Let's start everything up and see if we are OK.

# Start all Hadoop services locally
$ bin/start-all.sh
startingnamenode, logging to /home/nishant/apps/hadoop-1.1.2/libexec/../logs/hadoop-nishant-namenode-marla.out
localhost: starting datanode, logging to /home/nishant/apps/hadoop-1.1.2/libexec/../logs/hadoop-nishant-datanode-marla.out
localhost: starting secondarynamenode, logging to /home/nishant/apps/hadoop-1.1.2/libexec/../logs/hadoop-nishant-secondarynamenode-marla.out
startingjobtracker, logging to /home/nishant/apps/hadoop-1.1.2/libexec/../logs/hadoop-nishant-jobtracker-marla.out
localhost: starting tasktracker, logging to /home/nishant/apps/hadoop-1.1.2/libexec/../logs/hadoop-nishant-tasktracker-marla.out

# Test if all services are running
hadoop1$ jps
11816 DataNode
12158 JobTracker
11506 NameNode
12486 Jps
12408 TaskTracker
12064 SecondaryNameNode

jps is a built-in tool provided by Oracle JDK. It lists all the Java processes running on the machine. The previous snippet shows that all the Hadoop processes are up. Let's execute an example and see if things are actually working.

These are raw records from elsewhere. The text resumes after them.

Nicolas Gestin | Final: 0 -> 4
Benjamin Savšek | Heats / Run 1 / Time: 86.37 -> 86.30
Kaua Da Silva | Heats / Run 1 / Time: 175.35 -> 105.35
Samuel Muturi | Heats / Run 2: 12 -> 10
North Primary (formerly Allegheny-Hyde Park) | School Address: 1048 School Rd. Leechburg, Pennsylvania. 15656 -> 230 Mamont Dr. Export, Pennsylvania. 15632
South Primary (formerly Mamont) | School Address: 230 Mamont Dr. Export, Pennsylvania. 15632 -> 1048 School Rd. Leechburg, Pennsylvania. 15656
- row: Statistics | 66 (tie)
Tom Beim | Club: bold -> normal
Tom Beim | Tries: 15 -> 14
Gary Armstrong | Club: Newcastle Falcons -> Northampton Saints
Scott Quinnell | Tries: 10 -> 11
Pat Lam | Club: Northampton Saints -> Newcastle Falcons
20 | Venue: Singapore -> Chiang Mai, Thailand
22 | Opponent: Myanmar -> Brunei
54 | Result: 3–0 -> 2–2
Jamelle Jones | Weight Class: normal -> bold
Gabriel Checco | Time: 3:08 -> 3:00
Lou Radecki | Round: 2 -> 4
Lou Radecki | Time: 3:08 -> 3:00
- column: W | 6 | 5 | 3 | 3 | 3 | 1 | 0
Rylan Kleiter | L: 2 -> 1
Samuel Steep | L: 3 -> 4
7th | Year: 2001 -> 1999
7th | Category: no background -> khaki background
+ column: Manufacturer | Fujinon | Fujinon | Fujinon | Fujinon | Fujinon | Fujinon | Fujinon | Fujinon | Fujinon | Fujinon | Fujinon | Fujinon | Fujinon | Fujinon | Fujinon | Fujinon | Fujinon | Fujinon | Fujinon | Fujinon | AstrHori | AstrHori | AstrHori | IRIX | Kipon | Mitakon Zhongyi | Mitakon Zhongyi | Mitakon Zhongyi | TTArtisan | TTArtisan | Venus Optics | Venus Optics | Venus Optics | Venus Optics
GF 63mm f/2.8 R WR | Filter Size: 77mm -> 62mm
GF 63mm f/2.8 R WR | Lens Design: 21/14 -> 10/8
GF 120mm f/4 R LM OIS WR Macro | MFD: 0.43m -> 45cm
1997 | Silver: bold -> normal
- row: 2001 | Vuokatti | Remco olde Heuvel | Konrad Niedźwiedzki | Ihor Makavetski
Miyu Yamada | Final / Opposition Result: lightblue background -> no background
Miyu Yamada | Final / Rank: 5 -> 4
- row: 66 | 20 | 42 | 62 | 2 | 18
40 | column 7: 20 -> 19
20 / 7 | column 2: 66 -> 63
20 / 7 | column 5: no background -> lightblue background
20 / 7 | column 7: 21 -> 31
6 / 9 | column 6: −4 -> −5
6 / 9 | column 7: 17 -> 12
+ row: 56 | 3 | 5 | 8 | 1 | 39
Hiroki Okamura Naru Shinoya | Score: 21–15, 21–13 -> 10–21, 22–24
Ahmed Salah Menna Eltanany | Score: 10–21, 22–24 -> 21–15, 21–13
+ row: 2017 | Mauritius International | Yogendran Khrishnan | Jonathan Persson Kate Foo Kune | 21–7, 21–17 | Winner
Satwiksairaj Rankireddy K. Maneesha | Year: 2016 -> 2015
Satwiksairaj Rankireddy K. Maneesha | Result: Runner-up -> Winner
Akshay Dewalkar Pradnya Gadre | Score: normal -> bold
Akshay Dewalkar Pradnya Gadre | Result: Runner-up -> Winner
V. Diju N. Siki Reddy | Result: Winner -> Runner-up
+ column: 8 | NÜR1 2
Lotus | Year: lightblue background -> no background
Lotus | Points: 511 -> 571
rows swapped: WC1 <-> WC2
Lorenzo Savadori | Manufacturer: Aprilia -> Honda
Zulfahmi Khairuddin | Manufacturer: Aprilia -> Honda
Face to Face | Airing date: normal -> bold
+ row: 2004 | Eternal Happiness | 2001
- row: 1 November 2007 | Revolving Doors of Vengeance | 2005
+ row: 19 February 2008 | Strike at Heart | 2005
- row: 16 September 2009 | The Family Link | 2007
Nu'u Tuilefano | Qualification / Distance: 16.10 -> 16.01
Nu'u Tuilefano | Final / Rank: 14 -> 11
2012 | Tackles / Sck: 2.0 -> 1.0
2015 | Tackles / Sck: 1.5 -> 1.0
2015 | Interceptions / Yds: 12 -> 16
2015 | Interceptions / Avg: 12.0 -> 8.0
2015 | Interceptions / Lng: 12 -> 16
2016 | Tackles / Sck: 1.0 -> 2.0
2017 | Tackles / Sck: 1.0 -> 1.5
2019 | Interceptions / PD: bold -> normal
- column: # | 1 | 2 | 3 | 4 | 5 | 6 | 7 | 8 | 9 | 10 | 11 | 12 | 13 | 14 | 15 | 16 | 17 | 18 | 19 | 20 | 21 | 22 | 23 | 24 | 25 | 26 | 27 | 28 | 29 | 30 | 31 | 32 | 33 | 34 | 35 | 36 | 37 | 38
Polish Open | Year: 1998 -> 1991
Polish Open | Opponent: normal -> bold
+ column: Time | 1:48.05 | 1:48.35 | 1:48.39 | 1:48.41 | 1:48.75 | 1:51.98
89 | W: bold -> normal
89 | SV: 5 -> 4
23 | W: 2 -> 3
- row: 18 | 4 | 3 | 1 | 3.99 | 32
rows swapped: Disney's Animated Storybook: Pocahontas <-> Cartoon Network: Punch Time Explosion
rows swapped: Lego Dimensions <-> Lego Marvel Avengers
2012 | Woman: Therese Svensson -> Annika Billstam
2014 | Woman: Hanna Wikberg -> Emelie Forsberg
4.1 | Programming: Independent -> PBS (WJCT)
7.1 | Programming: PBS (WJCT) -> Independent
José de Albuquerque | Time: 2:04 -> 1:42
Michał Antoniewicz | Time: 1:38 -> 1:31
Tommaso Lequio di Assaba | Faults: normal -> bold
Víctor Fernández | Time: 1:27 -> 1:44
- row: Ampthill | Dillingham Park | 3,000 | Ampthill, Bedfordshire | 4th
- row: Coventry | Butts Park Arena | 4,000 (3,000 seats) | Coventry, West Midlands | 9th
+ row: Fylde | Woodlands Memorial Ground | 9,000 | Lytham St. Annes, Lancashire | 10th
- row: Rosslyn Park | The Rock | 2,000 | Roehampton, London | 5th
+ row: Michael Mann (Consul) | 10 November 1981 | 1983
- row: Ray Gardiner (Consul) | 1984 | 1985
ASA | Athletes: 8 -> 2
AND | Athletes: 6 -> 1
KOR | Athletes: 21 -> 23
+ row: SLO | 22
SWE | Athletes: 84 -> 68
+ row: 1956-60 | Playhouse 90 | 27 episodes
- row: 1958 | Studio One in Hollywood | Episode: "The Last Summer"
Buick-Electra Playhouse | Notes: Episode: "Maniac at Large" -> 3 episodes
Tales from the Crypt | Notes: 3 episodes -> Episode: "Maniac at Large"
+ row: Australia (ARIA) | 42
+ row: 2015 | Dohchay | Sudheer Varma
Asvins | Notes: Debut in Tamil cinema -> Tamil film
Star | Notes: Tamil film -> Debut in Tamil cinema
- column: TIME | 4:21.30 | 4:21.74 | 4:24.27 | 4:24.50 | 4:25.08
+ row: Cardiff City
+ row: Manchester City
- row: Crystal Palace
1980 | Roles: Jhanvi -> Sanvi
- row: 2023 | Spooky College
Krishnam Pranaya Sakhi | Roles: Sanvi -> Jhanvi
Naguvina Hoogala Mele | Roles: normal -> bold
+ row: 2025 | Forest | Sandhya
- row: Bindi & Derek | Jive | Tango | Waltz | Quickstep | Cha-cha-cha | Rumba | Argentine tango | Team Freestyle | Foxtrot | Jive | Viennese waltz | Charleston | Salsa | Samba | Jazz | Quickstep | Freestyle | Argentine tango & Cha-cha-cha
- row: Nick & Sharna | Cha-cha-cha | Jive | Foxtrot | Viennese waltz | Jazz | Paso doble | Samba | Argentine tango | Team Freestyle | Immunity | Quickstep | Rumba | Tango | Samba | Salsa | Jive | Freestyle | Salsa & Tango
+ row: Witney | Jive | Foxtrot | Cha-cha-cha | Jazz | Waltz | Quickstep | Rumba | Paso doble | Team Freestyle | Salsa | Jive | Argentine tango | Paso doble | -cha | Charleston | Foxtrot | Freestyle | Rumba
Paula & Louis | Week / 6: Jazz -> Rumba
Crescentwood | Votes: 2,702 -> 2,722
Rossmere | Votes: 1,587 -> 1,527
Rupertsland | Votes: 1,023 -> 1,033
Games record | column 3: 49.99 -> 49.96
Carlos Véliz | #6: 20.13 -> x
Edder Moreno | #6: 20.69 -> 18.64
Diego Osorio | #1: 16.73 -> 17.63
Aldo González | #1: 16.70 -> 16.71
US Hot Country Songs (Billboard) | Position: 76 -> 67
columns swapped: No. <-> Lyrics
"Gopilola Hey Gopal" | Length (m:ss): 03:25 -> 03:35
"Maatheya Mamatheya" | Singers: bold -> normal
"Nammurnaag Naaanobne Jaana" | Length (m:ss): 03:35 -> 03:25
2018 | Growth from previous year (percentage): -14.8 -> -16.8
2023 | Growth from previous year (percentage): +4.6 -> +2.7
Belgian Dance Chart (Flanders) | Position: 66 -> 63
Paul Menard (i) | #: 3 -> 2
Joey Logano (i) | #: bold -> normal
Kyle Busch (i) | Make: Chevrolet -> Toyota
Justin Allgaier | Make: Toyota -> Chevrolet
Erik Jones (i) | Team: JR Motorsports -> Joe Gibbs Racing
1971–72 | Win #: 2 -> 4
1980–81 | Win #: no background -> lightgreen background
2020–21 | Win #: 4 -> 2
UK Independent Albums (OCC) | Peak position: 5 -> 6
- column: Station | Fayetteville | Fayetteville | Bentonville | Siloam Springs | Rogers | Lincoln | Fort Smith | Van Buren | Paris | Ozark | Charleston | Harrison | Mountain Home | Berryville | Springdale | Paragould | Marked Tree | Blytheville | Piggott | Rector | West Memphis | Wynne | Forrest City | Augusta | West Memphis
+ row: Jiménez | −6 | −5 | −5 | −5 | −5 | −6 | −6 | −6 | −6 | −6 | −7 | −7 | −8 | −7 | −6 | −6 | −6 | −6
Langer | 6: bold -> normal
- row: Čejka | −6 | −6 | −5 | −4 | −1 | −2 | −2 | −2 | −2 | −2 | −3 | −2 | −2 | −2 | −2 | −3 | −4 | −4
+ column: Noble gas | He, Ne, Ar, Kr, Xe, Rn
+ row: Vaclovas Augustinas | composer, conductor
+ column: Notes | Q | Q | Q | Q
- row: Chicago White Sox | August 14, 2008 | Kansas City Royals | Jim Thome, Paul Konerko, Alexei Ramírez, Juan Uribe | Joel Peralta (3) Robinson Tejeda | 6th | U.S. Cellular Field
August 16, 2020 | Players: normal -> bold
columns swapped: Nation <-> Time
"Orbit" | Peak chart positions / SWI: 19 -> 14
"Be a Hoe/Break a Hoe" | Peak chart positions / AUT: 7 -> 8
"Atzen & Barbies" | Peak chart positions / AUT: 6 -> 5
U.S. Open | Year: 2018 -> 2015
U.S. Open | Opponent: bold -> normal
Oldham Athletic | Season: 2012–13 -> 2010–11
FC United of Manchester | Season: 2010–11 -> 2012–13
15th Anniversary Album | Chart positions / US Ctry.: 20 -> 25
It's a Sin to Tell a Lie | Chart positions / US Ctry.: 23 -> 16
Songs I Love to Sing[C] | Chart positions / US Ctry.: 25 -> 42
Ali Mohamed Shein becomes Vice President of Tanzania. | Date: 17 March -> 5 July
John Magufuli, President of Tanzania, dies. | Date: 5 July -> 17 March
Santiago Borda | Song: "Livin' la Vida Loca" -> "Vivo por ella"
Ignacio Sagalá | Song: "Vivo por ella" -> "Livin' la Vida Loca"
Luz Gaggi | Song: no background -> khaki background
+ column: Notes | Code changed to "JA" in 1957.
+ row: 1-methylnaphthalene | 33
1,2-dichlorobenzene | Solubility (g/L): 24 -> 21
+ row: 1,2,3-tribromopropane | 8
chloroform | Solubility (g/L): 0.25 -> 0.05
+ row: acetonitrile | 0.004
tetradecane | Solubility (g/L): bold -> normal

# Upload everything under conf directory to "in" directory in HDFS
$ bin/hadoop fs -put conf in

#View the contents (some columns and rows are omitted for brevity)
$ bin/hadoop fs -ls in
Found 16 items
-rw-r--r-- nishant supergroup  7457  /user/nishant/in/capacity-scheduler.xml
-rw-r--r-- nishant supergroup  535  /user/nishant/in/configuration.xsl
[-- snip --]
-rw-r--r-- nishant supergroup  243  /user/nishant/in/ssl-client.xml.example
-rw-r--r-- nishant supergroup  195  /user/nishant/in/ssl-server.xml.example
-rw-r--r-- nishant supergroup  382  /user/nishant/in/taskcontroller.cfg

All set, so it's time to execute an example to it. We will run an example that greps all the words that match the dfs[a-z.]+ regular expression across all the files under the in folder and returns the counts in a folder called out.

# Execute grep example
$ bin/hadoop jar hadoop-examples-*.jar grep in out 'dfs[a-z.]+'
13/07/20 23:36:01 INFO util.NativeCodeLoader: Loaded the native-hadoop library
13/07/20 23:36:01 WARN snappy.LoadSnappy: Snappy native library not loaded
13/07/20 23:36:01 INFO mapred.FileInputFormat: Total input paths to process : 16
13/07/20 23:36:02 INFO mapred.JobClient: Running job: job_201307202304_0001
13/07/20 23:36:03 INFO mapred.JobClient:  map 0% reduce 0%
13/07/20 23:36:12 INFO mapred.JobClient:  map 12% reduce 0%
[-- snip --]
13/07/20 23:36:41 INFO mapred.JobClient:  map 87% reduce 20%
13/07/20 23:36:45 INFO mapred.JobClient:  map 100% reduce 29%
13/07/20 23:36:52 INFO mapred.JobClient:  map 100% reduce 100%
13/07/20 23:36:53 INFO mapred.JobClient: Job complete: job_201307202304_0001
13/07/20 23:36:53 INFO mapred.JobClient: Counters: 30
[-- snip stats --]
13/07/20 23:37:12 INFO mapred.JobClient:     Reduce output records=3
13/07/20 23:37:12 INFO mapred.JobClient:     Map output records=3

# Result of the MapReduce execution
$ bin/hadoop fs -cat out/*
1  dfs.replication
1  dfs.server.namenode.
1  dfsadmin

Congratulations, you have just executed a job using MapReduce. It was a bit of a boring task. You could have executed the grep command on your Linux machine that runs much faster than this. But it gives a couple of important insights. One, that the configuration works, and the other is, it is not always the best thing to do everything using Hadoop; for some tasks it is better to use the tools that are best suited to them. We will see more on this when we discuss the cons of Hadoop later in this chapter.